WORK INSTRUCTIONS:
Please write out every line of the listing without alteration, but omit the images.

PROVIDED ENTRIES:
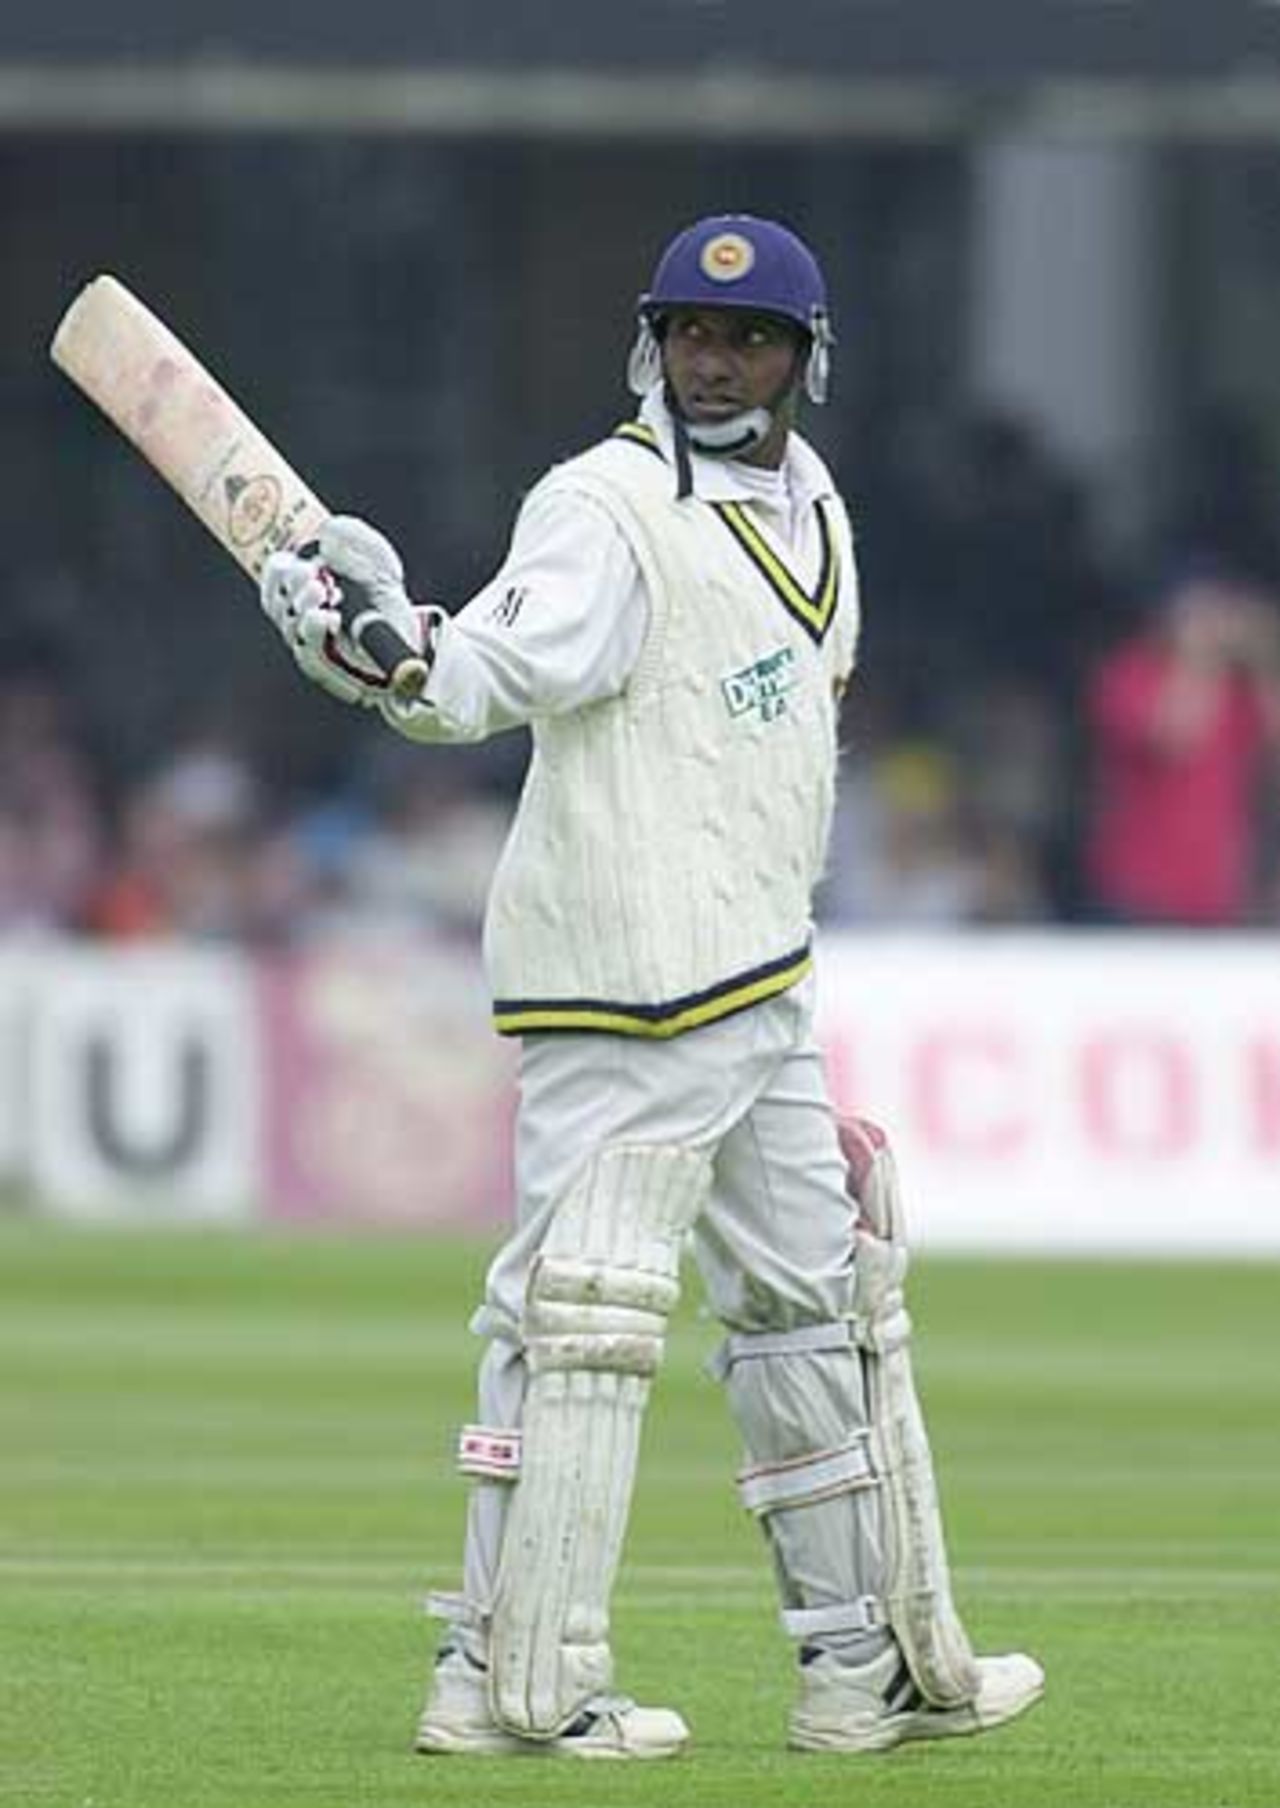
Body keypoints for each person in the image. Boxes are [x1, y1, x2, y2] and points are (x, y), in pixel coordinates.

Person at [258, 214, 1044, 1759]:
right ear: (651, 342)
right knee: (575, 1318)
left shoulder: (813, 499)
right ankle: (498, 1679)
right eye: (689, 331)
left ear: (805, 360)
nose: (714, 358)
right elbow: (490, 672)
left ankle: (855, 1670)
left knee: (818, 1312)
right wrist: (393, 651)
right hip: (624, 986)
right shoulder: (605, 508)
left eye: (746, 338)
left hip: (763, 980)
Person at [1083, 560, 1280, 926]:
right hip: (1141, 890)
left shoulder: (1238, 686)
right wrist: (1200, 656)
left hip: (1215, 892)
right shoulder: (1130, 673)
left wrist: (1265, 655)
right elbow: (1174, 738)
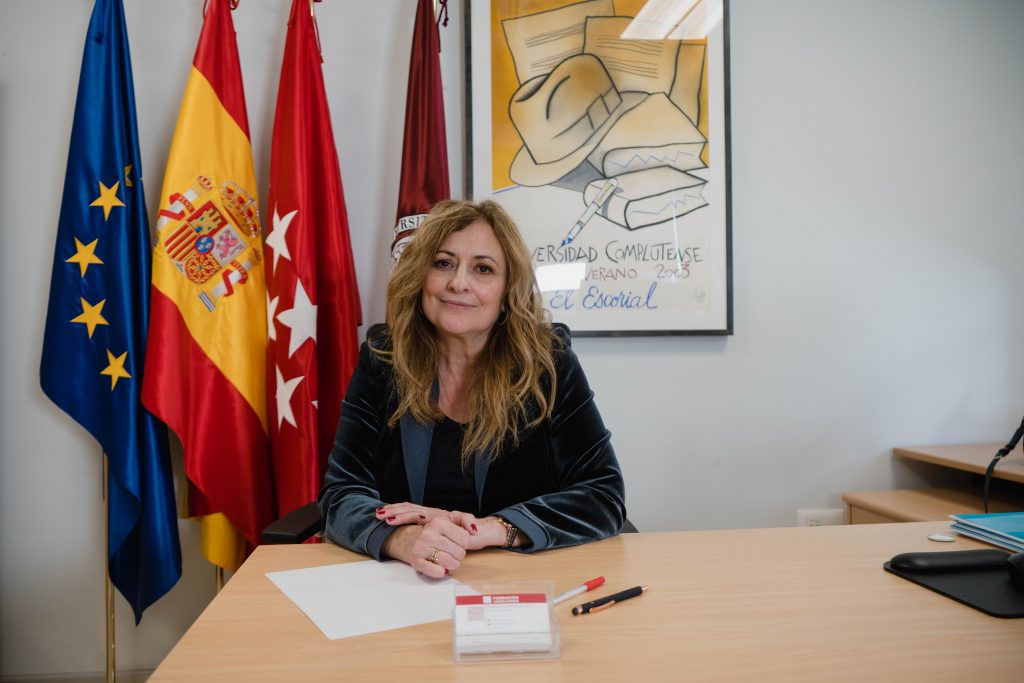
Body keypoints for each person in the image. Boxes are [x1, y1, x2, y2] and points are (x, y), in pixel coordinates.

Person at [318, 199, 626, 577]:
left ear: (507, 290)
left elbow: (603, 494)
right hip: (406, 581)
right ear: (420, 276)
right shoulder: (383, 359)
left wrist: (491, 529)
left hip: (520, 581)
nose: (458, 282)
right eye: (443, 263)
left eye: (483, 268)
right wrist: (402, 539)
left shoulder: (548, 363)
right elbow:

SOLUTION BELOW:
Body keypoints for each person in the image. Boxes are [x1, y1, x2, y2] and points are (x, y), in pixel coordinates.

Person at [258, 214, 1044, 1759]:
right ear: (651, 342)
right knee: (575, 1318)
left shoulder: (813, 499)
right ankle: (498, 1679)
right eye: (689, 331)
left ear: (805, 360)
nose: (714, 358)
right elbow: (490, 672)
left ankle: (855, 1670)
left knee: (818, 1312)
right wrist: (393, 651)
right hip: (624, 986)
right shoulder: (605, 508)
left eye: (746, 338)
left hip: (763, 980)
Person at [1083, 560, 1280, 926]:
right hip: (1141, 890)
left shoulder: (1238, 686)
right wrist: (1200, 656)
left hip: (1215, 892)
right shoulder: (1130, 673)
left wrist: (1265, 655)
right elbow: (1174, 738)
Body keypoints for each person in the image. Boxes are [x1, y1, x2, y2] and points are (x, y), in pixel coordinates.

Person at [318, 199, 626, 577]:
left ear: (507, 290)
left elbow: (603, 494)
right hip: (406, 581)
right ear: (420, 276)
right shoulder: (383, 359)
left wrist: (491, 529)
left hip: (520, 581)
nose: (458, 282)
right eye: (443, 263)
left eye: (483, 268)
right wrist: (402, 539)
left shoulder: (548, 363)
right elbow:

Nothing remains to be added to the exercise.